Does this integral depend on choice of branch cut?

Question

The Integral is $$\displaystyle \int_C \frac{(ln z)^2}{z^2+1}$$

The problem mentions only that the contour C covers all singularities.

This is obviously $2\pi i $ times the sum of the residues at $\pm i$:

$$\frac{(log \, i)^2}{2i}+\frac{(log (- i))^2}{-2i}$$

Now $log\, z$ is a multivalued function. So naively it would seem that the integral should also depend on the choice of branch cut. For instance if we choose the principal branch with $arg z \in (-\pi,\pi] $ then the integral vanishes. But were we to choose $arg z \in [0,2\pi) $ we would get a non zero result.

Is that correct? Is one of these choices more correct than the other?

Answer 1

Maybe this helps?

$\log(z)$ as a multivalued function on the domain $\mathbb{C}-0$:

• $\log(z) = \log|z| + i \arg(z)$

Hence

• For any $a \in \mathbb{R}$, on the subset of $\mathbb{C} - \{0\}$ where $z \, / \, |z| \ne \cos(a) + i \sin(a)$ there is an analytic and single valued branch of $\log(z)$ where $\arg(z)$ is chosen in the interval $a < \arg(z) < a + 2 \pi$. (the "branch cut" in this situation is just the ray defined by the equation $z \, / \, |z| = \cos(a) + i \sin(a)$.)
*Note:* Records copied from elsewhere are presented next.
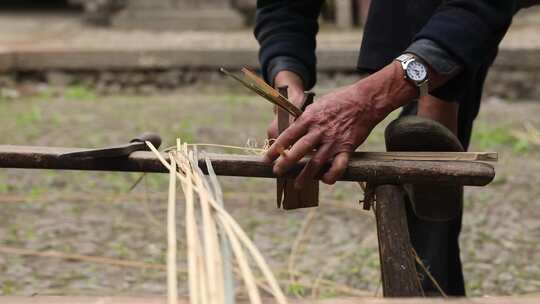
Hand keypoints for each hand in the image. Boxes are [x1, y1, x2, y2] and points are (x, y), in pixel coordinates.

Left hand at [263, 62, 417, 187]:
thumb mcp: (316, 107)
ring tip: (297, 185)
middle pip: (299, 151)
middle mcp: (319, 131)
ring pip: (316, 162)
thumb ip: (304, 120)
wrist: (364, 101)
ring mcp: (333, 141)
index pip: (288, 135)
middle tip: (277, 172)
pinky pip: (338, 166)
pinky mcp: (347, 148)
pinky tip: (325, 181)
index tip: (266, 159)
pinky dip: (331, 175)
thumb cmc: (338, 102)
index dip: (276, 148)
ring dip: (305, 176)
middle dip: (286, 163)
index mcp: (309, 118)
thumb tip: (290, 133)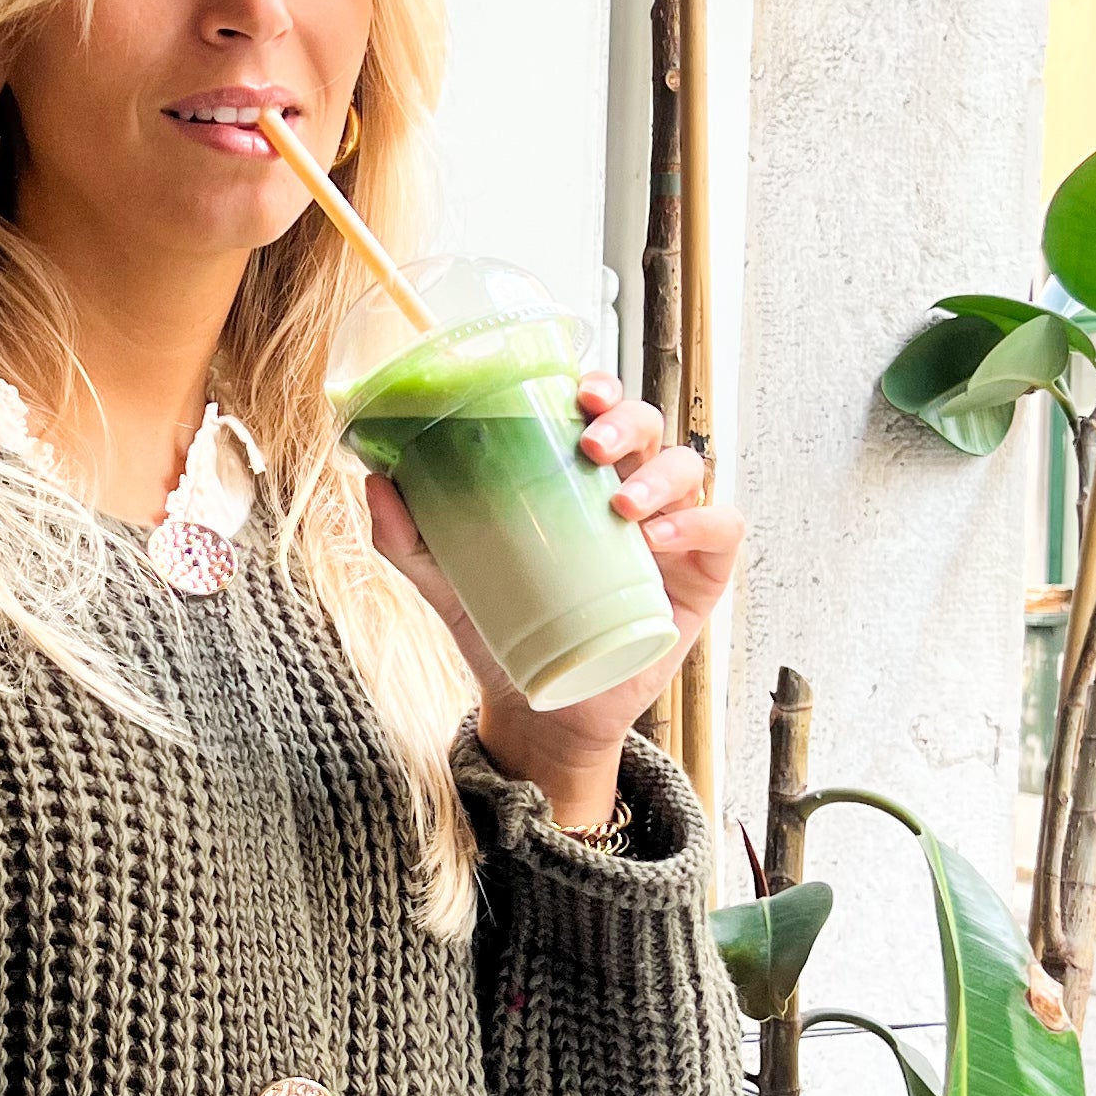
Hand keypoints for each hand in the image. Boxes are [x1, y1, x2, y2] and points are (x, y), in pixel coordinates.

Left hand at [365, 379, 743, 831]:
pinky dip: (696, 522)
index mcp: (578, 475)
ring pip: (688, 467)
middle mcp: (630, 488)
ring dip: (658, 473)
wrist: (542, 709)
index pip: (598, 409)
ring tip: (620, 502)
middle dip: (625, 418)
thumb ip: (408, 539)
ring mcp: (671, 529)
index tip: (573, 389)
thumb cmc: (504, 629)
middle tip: (589, 441)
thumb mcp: (447, 582)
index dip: (596, 386)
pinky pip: (721, 529)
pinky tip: (657, 537)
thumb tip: (374, 481)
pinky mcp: (701, 575)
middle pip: (648, 424)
It works because if $z \, / \, |z| \ne \cos(a) + i \sin(a)$ then, for any choice of $\theta \in \arg(z)$, using the expression $\arg(z) = \{\theta + 2 n \pi \,\bigm|\, n \in \mathbb{Z}\}$, it follows that there exists a unique $n \in \mathbb{Z}$ such that $\theta + 2 n \pi \in (a,a+2\pi)$.